问题与任务
1 - 下文的 PyTorch 训练示例代码用"import … as"导入了若干模块。写出其中每个别名及其对应的模块。
2 - 续写下文中 PyTorch 训练模型的代码，从它最后一行之后接着写。

环境

cmake

cmake版本大于3.0

$ brew install cmake

vscode

LibTorch

实例

训练模型

# -*- coding:utf-8 -*-
# /usr/bin/python
'''
-------------------------------------------------------------------------
   @File Name      :  pytorch_case.py
   @Description    :  pytorch训练模型
   @Run Script     :  python  pytorch_case.py
   @Envs           :  pip install
   @Change Activity:
        1.  2022/6/13  15:41  : build
-------------------------------------------------------------------------
   @CodeStyle      :  standard, simple, readable, maintainable, and portable!
   @Author         :  Yan Erle 13075851954
   @Email          :  [email protected]
   @Copyright      :  "Copyright 2022, Yan Erle"
-------------------------------------------------------------------------
'''
import torch.optim as optim
import torch.nn.functional as F
import torch.nn as nn
import numpy as np
import matplotlib.pyplot as plt
import torch
import torch.onnx
import torchvision
import torchvision.transforms as transforms
device = torch.device("cuda:0" if torch.cuda.is_available() else "cpu")
transform = transforms.Compose(
    [transforms.ToTensor(),
     transforms.Normalize((0.5, 0.5, 0.5), (0.5, 0.5, 0.5))])

trainset = torchvision.datasets.CIFAR10(root='./data', train=True,
                                        download=True, transform=transform)
trainloader = torch.utils.data.DataLoader(trainset, batch_size=4,
                                          shuffle=True, num_workers=0)

testset = torchvision.datasets.CIFAR10(root='./data', train=False,
                                       download=True, transform=transform)
testloader = torch.utils.data.DataLoader(testset, batch_size=4,
                                         shuffle=False, num_workers=0)

classes = ('plane', 'car', 'bird', 'cat',
           'deer', 'dog', 'frog', 'horse', 'ship', 'truck')

# functions to show an image

def imshow(img):
    img = img / 2 + 0.5     # unnormalize
    npimg = img.numpy()
    plt.imshow(np.transpose(npimg, (1, 2, 0)))
    plt.show()

[记录]

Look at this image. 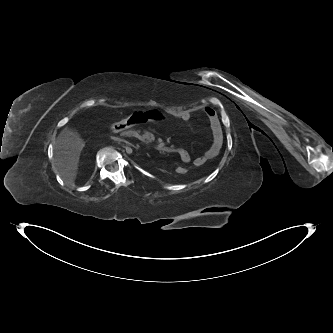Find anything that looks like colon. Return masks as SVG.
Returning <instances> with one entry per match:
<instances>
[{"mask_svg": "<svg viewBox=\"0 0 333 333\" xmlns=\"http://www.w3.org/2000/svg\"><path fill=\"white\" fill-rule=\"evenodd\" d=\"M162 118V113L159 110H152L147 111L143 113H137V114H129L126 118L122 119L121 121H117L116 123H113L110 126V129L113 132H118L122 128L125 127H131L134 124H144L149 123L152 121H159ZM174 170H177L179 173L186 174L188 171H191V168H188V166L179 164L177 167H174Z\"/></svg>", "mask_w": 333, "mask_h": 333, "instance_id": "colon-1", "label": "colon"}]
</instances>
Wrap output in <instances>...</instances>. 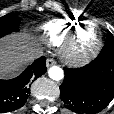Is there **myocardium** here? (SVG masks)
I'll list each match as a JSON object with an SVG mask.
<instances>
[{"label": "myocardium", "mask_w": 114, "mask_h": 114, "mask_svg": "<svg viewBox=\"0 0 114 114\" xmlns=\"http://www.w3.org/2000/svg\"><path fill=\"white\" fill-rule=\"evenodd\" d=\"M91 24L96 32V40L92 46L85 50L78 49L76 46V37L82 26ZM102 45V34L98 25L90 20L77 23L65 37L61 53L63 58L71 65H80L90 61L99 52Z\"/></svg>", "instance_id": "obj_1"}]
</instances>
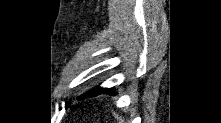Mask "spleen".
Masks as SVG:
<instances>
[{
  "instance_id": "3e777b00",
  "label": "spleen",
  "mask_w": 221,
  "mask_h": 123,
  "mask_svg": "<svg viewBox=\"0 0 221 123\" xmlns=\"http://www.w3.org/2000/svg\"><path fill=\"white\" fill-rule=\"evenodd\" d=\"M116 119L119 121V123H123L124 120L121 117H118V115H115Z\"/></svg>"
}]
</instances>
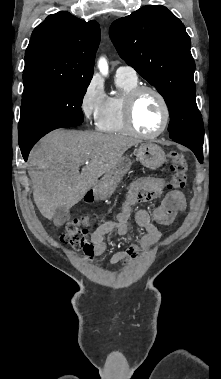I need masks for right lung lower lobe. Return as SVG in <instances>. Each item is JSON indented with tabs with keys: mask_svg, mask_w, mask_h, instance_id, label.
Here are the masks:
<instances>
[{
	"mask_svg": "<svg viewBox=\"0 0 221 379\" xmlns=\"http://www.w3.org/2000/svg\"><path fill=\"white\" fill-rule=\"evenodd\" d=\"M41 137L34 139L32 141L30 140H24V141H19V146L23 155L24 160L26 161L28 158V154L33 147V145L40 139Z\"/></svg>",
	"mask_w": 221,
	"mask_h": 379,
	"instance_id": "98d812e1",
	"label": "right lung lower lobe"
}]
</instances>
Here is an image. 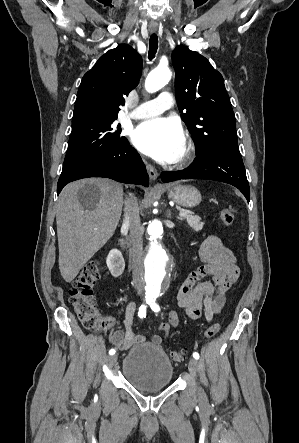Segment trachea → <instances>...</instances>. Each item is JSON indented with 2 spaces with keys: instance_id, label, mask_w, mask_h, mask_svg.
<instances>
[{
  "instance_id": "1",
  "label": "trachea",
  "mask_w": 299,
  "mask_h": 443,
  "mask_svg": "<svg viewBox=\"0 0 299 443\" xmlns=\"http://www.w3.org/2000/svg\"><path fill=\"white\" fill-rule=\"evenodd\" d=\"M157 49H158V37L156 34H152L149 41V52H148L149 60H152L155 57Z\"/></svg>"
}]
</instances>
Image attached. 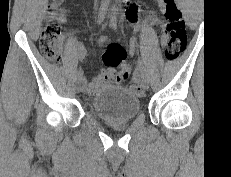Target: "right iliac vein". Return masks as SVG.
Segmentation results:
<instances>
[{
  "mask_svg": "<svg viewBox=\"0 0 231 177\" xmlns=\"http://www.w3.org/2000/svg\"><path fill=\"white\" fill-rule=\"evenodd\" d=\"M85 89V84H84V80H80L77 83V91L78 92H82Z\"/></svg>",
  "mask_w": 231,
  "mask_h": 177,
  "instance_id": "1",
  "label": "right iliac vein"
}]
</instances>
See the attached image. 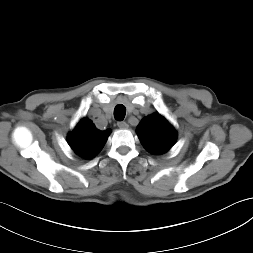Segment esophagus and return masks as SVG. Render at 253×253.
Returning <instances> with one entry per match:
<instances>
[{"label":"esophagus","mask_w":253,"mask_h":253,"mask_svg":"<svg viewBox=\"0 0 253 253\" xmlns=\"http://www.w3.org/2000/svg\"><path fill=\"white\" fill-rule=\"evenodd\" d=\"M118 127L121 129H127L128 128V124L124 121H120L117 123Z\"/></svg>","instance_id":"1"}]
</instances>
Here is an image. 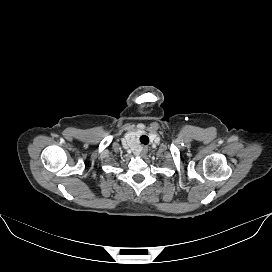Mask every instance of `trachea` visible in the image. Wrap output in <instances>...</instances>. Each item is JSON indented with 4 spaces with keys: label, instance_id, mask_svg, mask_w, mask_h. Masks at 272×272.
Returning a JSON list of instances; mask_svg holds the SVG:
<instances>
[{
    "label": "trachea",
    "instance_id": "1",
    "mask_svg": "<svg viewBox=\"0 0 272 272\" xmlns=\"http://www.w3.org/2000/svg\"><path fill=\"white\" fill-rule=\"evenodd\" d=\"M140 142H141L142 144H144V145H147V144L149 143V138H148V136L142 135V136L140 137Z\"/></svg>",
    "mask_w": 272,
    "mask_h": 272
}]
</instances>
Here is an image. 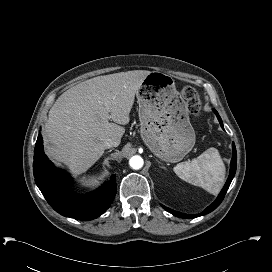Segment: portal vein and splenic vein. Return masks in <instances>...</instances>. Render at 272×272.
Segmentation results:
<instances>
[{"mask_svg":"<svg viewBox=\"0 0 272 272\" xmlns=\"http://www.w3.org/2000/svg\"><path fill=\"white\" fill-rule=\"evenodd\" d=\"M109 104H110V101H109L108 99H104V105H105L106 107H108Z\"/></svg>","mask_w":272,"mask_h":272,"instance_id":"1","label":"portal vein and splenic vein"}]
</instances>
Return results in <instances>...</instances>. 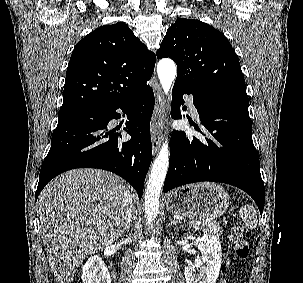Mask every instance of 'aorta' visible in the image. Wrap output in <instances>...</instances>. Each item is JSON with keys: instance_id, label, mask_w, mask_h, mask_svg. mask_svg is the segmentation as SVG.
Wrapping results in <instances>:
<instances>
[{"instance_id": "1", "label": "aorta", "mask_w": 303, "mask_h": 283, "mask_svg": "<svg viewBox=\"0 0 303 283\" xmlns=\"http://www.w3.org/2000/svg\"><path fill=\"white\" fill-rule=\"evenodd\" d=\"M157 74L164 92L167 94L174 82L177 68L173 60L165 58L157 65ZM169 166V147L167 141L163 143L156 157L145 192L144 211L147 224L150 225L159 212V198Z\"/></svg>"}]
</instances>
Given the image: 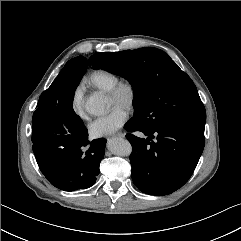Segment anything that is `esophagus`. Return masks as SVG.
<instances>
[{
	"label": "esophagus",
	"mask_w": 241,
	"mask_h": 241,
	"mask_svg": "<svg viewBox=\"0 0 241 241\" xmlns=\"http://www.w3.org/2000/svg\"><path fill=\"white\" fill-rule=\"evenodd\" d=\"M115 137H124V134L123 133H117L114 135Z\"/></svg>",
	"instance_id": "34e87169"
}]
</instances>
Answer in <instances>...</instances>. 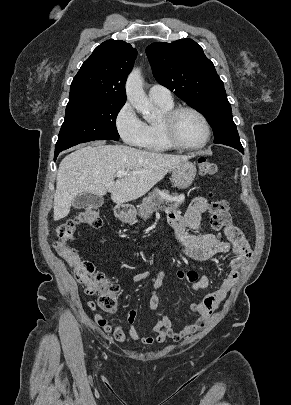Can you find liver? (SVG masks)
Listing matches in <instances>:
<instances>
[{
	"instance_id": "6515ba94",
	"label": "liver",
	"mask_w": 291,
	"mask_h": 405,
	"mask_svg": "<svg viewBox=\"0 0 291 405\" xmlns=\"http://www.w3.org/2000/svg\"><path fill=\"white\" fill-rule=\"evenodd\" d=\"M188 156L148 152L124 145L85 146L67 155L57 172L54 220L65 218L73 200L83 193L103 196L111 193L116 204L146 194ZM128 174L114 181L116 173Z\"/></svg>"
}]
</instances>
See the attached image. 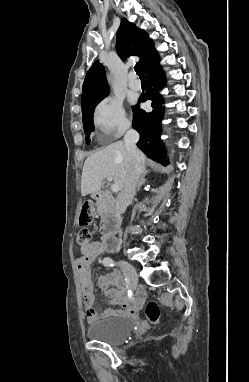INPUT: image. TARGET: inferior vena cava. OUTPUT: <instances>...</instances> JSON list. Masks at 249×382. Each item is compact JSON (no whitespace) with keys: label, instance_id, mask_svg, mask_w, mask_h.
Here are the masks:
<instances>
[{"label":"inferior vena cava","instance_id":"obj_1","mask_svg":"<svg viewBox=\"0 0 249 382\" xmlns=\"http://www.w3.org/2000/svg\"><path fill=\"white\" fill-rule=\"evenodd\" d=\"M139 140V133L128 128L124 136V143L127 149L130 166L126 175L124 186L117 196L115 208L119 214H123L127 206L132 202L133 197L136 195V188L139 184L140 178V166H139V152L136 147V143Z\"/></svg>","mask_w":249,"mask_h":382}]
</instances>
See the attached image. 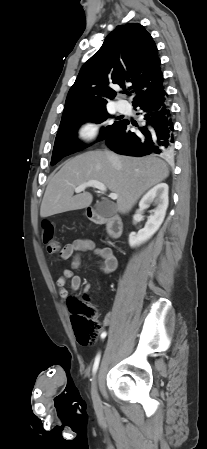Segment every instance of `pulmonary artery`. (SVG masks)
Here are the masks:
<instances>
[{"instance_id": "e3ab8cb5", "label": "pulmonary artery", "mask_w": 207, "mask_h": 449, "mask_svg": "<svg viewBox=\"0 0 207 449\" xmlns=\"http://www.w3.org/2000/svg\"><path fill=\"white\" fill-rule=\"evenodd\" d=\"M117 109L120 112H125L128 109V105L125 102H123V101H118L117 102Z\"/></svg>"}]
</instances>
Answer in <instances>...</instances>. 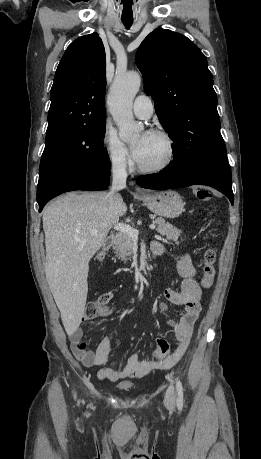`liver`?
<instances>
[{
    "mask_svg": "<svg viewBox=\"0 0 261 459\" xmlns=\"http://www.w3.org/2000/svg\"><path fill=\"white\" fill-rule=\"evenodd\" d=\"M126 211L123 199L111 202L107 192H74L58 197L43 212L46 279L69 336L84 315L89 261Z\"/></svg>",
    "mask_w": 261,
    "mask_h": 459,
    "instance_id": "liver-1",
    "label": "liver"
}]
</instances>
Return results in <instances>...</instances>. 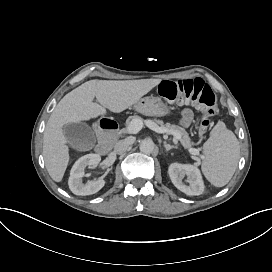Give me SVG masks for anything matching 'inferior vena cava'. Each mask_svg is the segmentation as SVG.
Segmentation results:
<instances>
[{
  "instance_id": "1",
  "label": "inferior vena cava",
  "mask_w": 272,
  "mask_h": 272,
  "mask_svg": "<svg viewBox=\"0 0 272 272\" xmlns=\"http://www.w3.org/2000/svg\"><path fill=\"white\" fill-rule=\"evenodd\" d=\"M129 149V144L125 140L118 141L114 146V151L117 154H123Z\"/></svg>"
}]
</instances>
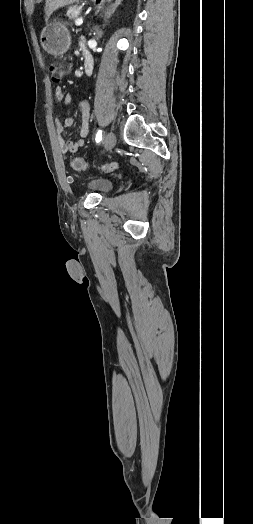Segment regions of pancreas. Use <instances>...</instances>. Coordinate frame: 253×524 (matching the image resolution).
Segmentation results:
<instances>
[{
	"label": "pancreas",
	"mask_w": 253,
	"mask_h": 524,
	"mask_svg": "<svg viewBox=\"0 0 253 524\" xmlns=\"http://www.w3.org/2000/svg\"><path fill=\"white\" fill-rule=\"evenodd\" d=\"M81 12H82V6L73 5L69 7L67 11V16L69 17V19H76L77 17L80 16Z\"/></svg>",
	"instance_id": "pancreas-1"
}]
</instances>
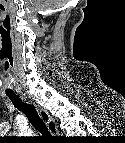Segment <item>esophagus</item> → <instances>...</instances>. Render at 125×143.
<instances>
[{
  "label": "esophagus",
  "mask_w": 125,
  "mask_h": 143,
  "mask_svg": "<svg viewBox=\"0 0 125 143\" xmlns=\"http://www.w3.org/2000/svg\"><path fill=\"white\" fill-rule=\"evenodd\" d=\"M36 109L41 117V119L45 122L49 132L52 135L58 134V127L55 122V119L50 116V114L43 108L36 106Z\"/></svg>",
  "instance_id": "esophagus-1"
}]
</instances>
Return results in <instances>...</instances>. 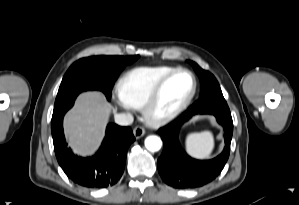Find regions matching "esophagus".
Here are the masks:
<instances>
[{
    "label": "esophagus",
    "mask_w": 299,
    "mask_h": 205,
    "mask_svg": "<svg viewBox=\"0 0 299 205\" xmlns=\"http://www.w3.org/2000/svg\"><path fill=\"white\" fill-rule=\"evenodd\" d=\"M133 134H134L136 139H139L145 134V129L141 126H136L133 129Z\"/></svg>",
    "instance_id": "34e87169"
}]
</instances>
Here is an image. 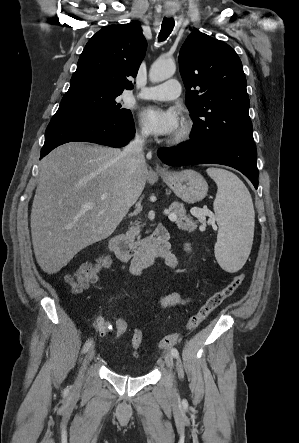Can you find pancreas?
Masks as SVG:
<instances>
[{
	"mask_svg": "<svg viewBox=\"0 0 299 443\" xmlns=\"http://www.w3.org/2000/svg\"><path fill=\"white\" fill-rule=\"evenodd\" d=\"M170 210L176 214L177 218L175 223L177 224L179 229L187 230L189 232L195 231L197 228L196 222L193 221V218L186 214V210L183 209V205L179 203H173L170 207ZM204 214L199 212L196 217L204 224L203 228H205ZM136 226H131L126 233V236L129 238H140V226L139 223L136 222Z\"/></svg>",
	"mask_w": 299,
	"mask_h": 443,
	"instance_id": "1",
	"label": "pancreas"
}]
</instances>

各题答案
1 -
optim：torch.optim
F：torch.nn.functional
nn：torch.nn
np：numpy
plt：matplotlib.pyplot
transforms：torchvision.transforms

2 -
# get some random training images
dataiter = iter(trainloader)
images, labels = dataiter.next()

print(images.shape)

# show images
imshow(torchvision.utils.make_grid(images))
# print labels
print(' '.join('%5s' % classes[labels[j]] for j in range(4)))

class Net(nn.Module):
    def __init__(self):
        super(Net, self).__init__()
        self.conv1 = nn.Conv2d(3, 6, 3)
        self.pool = nn.MaxPool2d(2, 2)
        self.conv2 = nn.Conv2d(6, 12, 3)
        self.conv3 = nn.Conv2d(12, 32, 3)
        self.fc1 = nn.Linear(32 * 4 * 4, 120)
        self.fc2 = nn.Linear(120, 84)
        self.fc3 = nn.Linear(84, 10)

    def forward(self, x):
        x = self.pool(F.relu(self.conv1(x)))
        x = self.pool(F.relu(self.conv2(x)))
        x = F.relu(self.conv3(x))
        x = x.view(-1, 32 * 4 * 4)
        x = F.relu(self.fc1(x))
        x = F.relu(self.fc2(x))
        x = self.fc3(x)
        return x

net = Net()
net.to(device)

criterion = nn.CrossEntropyLoss()
optimizer = optim.SGD(net.parameters(), lr=0.001, momentum=0.9)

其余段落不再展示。